**Exercise details:**
Copy out each line of the material in which the word "distance" appears.

**Information:**

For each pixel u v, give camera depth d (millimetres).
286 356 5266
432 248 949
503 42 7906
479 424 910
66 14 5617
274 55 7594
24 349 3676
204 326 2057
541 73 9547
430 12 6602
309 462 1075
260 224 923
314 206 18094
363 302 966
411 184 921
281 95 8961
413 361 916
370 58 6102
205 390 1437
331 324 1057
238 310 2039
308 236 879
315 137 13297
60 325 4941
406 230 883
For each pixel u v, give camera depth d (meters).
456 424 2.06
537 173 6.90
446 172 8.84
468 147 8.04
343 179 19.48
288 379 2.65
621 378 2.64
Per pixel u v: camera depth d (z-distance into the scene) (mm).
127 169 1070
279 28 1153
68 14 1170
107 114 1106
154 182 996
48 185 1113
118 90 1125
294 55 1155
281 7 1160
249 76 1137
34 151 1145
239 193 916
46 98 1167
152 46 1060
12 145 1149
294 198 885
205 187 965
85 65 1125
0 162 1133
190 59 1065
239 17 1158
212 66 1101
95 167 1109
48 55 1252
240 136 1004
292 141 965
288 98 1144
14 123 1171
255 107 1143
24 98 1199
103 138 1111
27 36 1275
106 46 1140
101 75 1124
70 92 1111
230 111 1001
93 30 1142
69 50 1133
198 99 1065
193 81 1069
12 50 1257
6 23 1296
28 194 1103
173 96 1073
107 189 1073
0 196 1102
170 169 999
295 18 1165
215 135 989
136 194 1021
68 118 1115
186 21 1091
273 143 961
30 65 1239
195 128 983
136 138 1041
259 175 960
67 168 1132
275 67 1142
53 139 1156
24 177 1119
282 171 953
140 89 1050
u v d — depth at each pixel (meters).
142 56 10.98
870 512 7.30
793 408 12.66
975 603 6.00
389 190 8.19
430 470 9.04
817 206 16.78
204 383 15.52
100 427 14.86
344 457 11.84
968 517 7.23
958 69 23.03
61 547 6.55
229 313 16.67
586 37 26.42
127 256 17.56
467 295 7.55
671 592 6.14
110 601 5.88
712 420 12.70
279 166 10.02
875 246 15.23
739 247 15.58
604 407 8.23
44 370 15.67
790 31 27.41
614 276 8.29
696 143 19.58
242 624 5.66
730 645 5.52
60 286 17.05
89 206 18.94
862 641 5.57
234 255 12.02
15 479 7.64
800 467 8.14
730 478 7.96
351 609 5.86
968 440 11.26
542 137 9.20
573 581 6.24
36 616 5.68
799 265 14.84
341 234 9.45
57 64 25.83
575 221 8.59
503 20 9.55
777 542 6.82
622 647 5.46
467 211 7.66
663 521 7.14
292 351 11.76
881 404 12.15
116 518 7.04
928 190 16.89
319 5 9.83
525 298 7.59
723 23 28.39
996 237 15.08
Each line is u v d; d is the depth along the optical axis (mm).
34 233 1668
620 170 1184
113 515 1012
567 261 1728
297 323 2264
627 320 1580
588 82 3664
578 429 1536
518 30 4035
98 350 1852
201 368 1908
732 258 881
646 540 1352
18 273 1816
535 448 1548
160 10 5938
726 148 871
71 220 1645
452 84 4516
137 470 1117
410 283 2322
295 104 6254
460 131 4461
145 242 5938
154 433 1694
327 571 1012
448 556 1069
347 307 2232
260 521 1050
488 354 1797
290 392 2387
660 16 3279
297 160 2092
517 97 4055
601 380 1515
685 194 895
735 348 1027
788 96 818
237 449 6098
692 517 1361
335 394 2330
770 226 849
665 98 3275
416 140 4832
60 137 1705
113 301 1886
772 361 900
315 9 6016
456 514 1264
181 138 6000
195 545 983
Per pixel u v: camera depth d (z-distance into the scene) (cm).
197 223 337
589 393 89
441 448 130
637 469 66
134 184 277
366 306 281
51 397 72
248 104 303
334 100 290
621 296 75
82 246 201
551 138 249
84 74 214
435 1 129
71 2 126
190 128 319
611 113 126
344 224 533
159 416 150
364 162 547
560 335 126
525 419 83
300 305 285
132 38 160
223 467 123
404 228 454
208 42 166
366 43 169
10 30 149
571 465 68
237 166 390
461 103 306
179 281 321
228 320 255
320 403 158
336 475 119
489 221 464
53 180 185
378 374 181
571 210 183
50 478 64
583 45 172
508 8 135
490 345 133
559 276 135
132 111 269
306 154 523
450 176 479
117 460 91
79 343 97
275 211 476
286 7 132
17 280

**Expected answer:**
Per pixel u v: camera depth d (z-distance into the scene) (mm).
Per pixel u v: camera depth d (z-distance into the scene) (cm).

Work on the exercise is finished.